#### [Your objective]
Search the lines of the records for the word "labels", and copy every line that has it.

#### [Exercise inputs]
%%

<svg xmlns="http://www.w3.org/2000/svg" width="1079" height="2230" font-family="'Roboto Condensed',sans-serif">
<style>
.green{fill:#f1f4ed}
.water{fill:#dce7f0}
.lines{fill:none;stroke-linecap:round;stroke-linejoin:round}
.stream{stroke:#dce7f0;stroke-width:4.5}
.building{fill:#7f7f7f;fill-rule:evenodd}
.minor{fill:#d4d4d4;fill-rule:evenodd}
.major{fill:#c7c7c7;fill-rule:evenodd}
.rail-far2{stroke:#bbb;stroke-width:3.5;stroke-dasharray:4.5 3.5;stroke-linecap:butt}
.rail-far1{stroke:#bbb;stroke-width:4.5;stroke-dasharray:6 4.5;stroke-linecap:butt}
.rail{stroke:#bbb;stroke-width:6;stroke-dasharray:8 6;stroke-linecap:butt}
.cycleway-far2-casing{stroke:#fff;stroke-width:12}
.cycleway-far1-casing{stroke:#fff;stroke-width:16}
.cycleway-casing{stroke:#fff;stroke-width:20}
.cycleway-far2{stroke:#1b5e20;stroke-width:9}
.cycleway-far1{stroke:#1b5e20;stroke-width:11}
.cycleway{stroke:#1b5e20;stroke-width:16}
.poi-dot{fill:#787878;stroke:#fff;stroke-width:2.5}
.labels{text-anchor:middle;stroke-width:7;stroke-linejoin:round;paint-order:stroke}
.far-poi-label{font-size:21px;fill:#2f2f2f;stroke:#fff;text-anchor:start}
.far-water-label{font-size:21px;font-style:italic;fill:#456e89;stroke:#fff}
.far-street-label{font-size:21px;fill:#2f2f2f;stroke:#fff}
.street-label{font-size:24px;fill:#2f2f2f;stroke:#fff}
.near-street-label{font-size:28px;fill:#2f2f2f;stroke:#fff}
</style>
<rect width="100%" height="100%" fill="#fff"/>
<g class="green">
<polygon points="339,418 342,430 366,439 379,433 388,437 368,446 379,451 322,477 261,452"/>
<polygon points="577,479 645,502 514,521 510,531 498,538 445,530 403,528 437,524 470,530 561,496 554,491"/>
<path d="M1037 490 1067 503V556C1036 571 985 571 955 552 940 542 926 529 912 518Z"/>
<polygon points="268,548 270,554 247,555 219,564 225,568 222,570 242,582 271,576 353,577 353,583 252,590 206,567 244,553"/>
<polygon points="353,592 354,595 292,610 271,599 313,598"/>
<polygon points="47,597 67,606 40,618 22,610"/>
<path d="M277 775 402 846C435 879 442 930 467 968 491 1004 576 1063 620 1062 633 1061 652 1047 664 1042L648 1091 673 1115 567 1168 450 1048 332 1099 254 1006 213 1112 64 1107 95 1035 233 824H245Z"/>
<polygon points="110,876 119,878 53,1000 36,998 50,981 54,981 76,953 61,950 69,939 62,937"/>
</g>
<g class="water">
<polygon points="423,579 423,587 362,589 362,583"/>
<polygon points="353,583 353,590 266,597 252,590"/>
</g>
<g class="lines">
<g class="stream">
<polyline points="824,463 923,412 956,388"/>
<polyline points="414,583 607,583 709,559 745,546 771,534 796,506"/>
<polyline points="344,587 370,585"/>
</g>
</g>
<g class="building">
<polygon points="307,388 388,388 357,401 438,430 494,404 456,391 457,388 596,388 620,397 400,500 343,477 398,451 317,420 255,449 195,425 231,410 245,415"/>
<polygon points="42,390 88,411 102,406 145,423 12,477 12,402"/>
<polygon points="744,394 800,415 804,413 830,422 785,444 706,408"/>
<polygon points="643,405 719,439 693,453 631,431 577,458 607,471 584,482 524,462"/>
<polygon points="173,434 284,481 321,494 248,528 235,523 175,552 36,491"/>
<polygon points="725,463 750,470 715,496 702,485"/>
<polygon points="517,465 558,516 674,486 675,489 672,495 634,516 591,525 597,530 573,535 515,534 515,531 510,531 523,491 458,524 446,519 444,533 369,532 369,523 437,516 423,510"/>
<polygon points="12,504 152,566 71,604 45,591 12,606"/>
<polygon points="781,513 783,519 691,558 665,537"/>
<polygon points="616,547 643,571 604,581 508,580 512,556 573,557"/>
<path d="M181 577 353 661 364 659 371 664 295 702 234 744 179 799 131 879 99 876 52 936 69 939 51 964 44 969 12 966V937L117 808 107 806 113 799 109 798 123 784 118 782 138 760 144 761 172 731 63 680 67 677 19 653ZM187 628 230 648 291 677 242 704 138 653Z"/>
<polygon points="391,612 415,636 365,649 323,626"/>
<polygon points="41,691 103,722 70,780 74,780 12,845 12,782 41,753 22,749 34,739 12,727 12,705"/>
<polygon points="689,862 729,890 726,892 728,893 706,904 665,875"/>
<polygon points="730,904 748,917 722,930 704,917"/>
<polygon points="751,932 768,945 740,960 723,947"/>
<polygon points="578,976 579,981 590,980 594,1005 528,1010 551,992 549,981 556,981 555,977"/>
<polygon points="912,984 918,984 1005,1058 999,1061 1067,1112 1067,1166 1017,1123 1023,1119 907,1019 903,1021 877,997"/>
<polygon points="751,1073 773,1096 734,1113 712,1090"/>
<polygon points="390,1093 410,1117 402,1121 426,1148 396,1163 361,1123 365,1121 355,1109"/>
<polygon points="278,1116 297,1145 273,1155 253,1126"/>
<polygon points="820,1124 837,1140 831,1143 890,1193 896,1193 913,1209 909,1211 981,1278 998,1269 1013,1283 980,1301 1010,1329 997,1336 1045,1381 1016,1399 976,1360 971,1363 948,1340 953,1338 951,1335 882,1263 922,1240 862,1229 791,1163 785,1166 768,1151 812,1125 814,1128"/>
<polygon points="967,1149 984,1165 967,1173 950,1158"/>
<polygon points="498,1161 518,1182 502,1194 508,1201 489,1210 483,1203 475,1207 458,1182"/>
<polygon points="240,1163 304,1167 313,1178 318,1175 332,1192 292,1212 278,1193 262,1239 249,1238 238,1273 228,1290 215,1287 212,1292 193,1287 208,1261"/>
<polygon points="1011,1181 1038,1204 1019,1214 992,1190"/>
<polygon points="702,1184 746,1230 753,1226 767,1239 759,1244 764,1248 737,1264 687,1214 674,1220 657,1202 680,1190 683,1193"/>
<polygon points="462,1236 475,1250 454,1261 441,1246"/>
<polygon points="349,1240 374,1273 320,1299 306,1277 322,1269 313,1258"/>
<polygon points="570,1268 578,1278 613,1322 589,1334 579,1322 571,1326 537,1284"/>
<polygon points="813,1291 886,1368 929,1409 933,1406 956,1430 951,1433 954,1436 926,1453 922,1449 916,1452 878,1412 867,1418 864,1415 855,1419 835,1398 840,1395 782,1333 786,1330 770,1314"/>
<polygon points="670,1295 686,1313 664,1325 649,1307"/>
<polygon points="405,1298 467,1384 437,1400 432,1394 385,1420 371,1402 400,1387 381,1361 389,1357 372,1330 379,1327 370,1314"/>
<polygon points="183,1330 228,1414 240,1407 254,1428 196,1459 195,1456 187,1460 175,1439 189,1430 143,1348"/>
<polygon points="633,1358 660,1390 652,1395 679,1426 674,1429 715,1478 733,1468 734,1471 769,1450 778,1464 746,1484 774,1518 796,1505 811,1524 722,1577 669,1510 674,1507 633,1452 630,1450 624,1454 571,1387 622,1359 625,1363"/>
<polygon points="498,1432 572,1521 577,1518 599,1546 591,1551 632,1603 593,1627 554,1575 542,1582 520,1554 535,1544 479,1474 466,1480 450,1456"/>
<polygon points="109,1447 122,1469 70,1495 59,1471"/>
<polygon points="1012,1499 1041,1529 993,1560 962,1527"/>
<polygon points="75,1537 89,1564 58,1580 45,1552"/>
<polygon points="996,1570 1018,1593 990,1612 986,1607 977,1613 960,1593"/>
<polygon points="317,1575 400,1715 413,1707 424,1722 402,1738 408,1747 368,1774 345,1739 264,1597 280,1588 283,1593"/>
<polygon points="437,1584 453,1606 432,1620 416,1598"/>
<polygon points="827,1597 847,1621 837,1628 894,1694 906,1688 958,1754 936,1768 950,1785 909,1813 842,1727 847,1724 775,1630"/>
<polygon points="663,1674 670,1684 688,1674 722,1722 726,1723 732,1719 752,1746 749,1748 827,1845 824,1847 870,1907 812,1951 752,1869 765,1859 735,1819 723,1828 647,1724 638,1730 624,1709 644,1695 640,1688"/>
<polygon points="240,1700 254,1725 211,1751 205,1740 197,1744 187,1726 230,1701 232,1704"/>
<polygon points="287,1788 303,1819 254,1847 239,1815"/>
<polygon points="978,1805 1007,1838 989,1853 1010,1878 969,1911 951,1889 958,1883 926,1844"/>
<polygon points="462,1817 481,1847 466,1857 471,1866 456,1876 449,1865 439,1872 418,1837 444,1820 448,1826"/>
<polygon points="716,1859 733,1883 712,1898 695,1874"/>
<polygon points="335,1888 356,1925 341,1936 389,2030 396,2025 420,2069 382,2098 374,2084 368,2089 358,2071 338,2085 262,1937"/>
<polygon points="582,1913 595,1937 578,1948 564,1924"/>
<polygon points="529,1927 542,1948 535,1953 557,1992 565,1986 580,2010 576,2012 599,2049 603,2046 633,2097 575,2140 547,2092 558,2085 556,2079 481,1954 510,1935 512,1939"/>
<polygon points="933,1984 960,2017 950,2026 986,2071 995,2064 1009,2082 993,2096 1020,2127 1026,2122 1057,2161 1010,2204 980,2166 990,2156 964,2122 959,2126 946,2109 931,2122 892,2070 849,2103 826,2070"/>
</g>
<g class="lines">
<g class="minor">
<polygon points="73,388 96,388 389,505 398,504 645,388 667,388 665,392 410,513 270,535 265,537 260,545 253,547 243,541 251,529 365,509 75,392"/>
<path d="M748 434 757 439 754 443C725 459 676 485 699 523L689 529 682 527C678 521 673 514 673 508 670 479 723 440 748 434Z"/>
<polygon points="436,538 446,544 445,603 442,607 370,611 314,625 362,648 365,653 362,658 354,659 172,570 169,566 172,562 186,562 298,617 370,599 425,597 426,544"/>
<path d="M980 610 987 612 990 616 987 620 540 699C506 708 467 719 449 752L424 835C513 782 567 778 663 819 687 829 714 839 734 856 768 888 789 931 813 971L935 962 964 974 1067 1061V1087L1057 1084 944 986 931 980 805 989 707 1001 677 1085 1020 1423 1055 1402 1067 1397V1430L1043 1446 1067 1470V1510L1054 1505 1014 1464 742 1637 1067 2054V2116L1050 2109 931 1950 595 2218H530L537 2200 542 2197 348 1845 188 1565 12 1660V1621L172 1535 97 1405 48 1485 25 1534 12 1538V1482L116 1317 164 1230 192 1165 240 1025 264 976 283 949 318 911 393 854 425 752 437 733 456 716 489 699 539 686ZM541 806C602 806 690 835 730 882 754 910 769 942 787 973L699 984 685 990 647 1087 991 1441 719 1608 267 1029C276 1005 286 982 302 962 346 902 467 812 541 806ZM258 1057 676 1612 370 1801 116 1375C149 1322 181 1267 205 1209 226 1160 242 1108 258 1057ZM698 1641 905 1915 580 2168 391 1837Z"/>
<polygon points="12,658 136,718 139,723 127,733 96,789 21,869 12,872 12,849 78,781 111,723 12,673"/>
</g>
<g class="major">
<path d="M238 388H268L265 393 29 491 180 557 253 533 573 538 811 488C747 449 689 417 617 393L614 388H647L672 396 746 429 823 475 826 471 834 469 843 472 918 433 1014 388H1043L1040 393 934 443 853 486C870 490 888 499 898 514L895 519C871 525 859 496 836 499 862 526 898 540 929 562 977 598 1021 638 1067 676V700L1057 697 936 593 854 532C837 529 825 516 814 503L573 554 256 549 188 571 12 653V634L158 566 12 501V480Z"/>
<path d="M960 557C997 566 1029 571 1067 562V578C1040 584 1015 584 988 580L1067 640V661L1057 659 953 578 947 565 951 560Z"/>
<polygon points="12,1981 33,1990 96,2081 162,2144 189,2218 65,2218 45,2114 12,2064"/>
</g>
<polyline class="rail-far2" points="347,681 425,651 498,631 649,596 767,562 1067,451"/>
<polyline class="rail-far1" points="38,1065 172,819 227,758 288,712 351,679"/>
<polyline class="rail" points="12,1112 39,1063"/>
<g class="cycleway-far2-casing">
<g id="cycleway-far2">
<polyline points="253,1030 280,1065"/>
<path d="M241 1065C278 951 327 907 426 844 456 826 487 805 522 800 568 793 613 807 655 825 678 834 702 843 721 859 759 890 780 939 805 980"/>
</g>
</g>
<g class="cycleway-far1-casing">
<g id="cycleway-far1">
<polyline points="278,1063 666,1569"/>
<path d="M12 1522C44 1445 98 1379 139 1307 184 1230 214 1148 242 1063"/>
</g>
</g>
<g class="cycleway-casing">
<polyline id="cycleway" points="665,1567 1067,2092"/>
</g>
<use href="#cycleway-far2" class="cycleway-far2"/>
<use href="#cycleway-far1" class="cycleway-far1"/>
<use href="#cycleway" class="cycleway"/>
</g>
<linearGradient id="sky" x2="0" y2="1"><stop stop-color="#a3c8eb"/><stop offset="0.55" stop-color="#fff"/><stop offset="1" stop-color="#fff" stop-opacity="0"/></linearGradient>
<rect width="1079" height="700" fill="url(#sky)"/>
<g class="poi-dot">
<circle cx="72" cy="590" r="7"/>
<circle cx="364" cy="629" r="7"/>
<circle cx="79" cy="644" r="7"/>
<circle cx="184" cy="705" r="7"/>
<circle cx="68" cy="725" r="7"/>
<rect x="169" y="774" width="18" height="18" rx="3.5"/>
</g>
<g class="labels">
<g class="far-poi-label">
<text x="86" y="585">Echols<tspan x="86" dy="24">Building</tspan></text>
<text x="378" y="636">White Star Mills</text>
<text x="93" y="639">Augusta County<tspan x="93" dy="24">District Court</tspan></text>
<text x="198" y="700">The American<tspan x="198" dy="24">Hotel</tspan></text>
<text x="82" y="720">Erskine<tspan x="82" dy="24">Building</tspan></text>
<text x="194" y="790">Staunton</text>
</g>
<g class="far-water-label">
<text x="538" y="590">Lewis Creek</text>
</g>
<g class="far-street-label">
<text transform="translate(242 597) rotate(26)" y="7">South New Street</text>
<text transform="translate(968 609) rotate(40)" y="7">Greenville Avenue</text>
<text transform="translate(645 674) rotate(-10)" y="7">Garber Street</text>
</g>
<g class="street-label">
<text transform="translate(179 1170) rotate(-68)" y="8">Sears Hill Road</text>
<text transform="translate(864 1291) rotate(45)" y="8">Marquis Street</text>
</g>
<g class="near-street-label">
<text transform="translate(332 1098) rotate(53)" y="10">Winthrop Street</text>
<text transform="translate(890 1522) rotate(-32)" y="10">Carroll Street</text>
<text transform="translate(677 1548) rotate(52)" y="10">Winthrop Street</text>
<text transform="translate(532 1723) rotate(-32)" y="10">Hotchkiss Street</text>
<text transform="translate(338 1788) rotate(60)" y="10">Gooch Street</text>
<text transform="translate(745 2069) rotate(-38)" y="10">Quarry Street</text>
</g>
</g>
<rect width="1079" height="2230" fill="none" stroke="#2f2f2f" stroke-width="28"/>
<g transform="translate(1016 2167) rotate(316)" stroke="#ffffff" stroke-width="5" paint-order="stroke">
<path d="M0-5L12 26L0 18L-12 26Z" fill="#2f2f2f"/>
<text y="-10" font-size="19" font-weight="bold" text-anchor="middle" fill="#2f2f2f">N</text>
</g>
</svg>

%%
%%

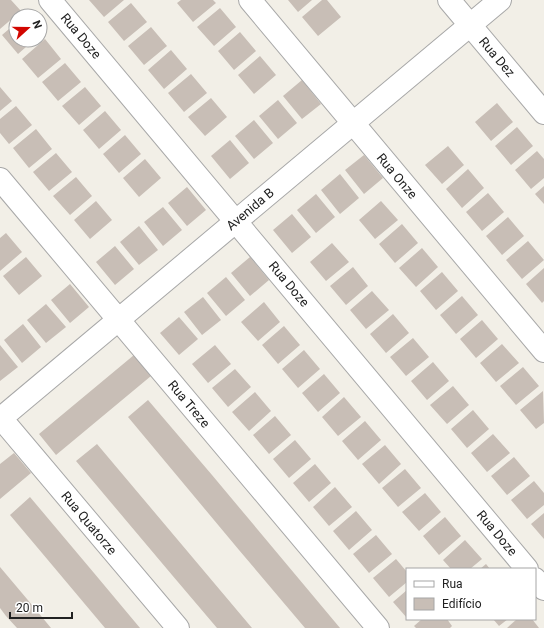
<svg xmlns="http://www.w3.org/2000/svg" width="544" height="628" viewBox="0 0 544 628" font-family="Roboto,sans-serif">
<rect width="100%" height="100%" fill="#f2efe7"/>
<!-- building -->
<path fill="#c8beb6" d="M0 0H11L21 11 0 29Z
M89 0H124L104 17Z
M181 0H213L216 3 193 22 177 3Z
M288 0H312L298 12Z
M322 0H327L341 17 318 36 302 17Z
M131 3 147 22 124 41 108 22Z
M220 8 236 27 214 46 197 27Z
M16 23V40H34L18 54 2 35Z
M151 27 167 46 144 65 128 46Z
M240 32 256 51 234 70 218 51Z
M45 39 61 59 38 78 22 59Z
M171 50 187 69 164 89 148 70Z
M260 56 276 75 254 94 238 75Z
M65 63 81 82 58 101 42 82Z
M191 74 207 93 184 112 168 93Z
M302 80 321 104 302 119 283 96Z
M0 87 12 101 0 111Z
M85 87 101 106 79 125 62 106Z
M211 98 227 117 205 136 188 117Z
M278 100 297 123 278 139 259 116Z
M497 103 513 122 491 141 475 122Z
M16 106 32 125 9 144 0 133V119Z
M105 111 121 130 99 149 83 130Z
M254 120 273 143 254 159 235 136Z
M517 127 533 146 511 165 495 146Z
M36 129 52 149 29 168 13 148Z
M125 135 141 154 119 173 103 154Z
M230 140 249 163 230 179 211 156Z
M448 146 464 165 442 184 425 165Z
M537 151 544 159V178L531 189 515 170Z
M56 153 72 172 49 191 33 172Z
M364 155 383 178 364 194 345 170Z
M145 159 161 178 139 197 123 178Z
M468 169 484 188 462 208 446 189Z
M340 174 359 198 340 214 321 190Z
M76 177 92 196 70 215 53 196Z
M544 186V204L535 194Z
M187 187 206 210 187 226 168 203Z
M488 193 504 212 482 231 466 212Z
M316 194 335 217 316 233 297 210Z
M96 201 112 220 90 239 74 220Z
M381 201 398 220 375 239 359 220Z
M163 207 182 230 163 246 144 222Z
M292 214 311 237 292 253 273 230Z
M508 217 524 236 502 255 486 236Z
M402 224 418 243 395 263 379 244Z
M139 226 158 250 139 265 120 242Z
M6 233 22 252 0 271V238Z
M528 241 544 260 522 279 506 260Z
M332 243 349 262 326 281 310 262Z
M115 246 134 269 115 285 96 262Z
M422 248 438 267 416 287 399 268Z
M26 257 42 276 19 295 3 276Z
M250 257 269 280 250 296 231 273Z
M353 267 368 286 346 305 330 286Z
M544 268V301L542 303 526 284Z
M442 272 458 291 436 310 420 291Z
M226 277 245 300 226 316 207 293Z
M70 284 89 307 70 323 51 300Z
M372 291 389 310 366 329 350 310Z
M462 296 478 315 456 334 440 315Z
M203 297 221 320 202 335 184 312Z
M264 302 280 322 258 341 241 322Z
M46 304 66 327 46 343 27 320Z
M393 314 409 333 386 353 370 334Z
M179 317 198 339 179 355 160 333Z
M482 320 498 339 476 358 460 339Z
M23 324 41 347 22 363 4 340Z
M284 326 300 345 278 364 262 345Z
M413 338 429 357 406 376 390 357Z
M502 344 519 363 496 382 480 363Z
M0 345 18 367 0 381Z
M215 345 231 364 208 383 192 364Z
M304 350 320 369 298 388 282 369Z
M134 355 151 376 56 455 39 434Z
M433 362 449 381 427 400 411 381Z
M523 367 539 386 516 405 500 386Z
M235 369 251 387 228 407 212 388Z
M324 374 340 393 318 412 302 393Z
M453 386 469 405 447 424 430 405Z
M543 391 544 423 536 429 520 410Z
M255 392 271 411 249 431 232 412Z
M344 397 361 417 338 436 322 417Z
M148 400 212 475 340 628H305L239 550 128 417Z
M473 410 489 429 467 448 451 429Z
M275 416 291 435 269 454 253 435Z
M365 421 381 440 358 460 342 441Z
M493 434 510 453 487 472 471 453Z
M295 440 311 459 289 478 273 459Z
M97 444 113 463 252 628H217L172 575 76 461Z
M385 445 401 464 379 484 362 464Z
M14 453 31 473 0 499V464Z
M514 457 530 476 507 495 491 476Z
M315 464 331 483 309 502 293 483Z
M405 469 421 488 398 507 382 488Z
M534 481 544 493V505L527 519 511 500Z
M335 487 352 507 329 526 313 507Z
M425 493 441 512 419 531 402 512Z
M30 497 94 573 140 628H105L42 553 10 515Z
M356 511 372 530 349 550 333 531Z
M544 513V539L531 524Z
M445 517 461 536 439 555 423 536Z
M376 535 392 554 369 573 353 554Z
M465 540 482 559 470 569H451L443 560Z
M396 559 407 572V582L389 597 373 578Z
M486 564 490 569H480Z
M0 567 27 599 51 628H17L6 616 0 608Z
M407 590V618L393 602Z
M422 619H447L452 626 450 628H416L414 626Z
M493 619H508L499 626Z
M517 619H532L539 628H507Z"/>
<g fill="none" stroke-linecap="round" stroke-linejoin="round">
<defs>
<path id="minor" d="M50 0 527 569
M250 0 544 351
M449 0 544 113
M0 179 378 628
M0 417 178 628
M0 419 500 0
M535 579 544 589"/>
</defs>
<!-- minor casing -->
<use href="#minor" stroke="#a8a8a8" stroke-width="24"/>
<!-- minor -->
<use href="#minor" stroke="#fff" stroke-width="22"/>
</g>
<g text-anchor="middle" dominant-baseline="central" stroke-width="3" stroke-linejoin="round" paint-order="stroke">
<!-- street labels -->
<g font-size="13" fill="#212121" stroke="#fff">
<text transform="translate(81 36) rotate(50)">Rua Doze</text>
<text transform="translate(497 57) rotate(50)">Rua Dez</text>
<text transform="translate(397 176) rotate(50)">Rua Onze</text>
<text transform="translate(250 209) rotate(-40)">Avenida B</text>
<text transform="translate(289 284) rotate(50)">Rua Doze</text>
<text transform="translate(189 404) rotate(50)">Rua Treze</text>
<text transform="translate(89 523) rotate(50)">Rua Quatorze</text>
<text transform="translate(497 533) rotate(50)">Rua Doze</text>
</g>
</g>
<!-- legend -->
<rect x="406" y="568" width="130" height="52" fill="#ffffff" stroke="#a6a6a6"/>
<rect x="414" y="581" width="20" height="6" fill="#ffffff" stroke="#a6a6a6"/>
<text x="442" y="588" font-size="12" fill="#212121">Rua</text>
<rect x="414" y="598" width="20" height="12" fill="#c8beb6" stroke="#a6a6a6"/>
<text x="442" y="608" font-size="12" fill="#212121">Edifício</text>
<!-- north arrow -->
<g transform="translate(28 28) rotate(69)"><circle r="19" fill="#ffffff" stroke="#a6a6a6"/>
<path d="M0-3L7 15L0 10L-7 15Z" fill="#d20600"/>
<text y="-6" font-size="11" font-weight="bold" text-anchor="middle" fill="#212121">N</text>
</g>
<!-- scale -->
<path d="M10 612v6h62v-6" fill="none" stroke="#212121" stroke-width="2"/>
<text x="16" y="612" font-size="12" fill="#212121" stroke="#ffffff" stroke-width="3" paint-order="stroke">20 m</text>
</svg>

%%

#### [Exercise answer]
.labels{text-anchor:middle;stroke-width:7;stroke-linejoin:round;paint-order:stroke}
<g class="labels">
<!-- street labels -->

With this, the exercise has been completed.